Ontario MPP
- In office 1975–1977
- Preceded by: John White
- Succeeded by: Gordon Walker
- Constituency: London South

Personal details
- Born: June 29, 1933
- Died: September 27, 2015 (aged 82)
- Party: Liberal
- Spouse: Joan Ferris
- Children: 3
- Occupation: Insurance administration

= John Ferris (Ontario politician) =

Canadian politician

John P. Ferris (June 29, 1933 - September 27, 2015) was a politician in Ontario, Canada. He was a Liberal member of the Legislative Assembly of Ontario from 1975 to 1977 who represented the central Ontario riding of London South.
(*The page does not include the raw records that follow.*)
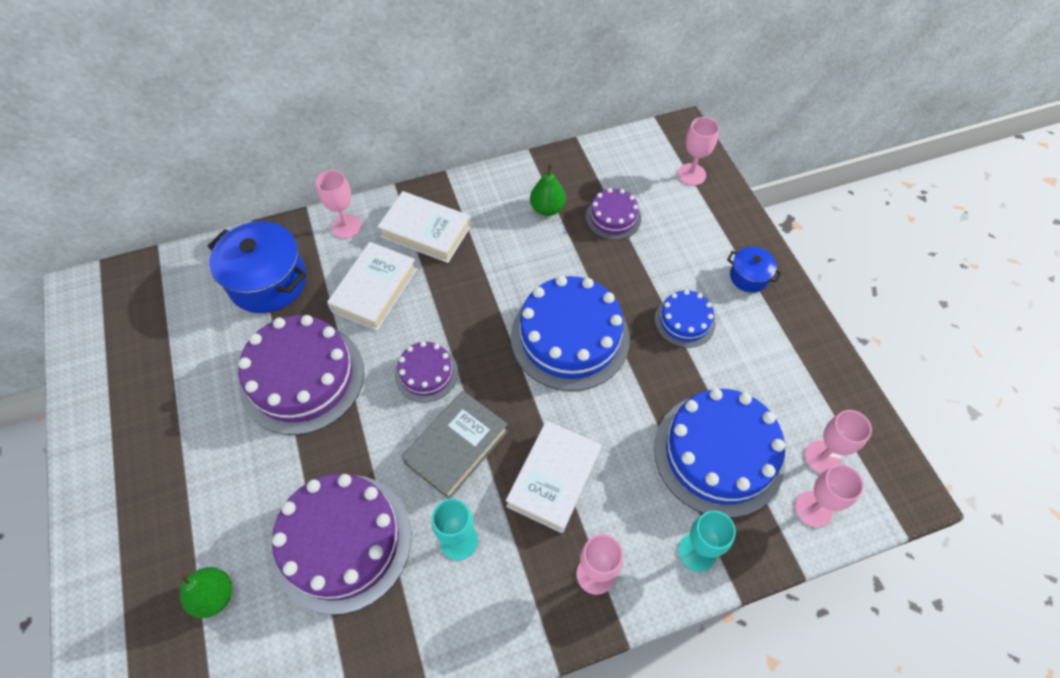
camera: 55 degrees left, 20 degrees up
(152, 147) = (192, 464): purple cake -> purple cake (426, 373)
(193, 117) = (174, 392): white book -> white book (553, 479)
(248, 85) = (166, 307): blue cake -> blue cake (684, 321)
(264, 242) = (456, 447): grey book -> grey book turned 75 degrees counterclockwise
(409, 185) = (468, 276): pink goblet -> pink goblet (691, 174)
He was also a long time school board trustee who served as chair of London school boards in 1975 and again in 1986.

==Background==
Ferris was raised in London, Ontario and graduated from Catholic Central High School. He was an employee of London Life Insurance before becoming a school trustee in 1971. He was married to Joan for 56 years and together they raised three children.

==Politics==
In 1971, he became a school board trustee out of concern for separate school funding. He said, "There was an argument going on about the continuation of separate schools. What would happen with my own kids was a concern." In 1975, he was elected as chair of the London School Board of Education.

later that year, he ran as the Liberal candidate in the 1975 provincial election. He defeated PC candidate in John Eberhard in the riding of London South in what was viewed as an upset result. After winning his seat in the legislature he resigned as board chair and was replaced by Eberhard's father Richard Eberhard who was vice-chair of the board. He was named education critic for the Liberal party for the next term of parliament.

In the 1977 election, Ferris lost to PC candidate Gordon Walker who retook the seat for the Conservatives.

He returned to the school board in 1978 and continued in that position until he retired in 2010.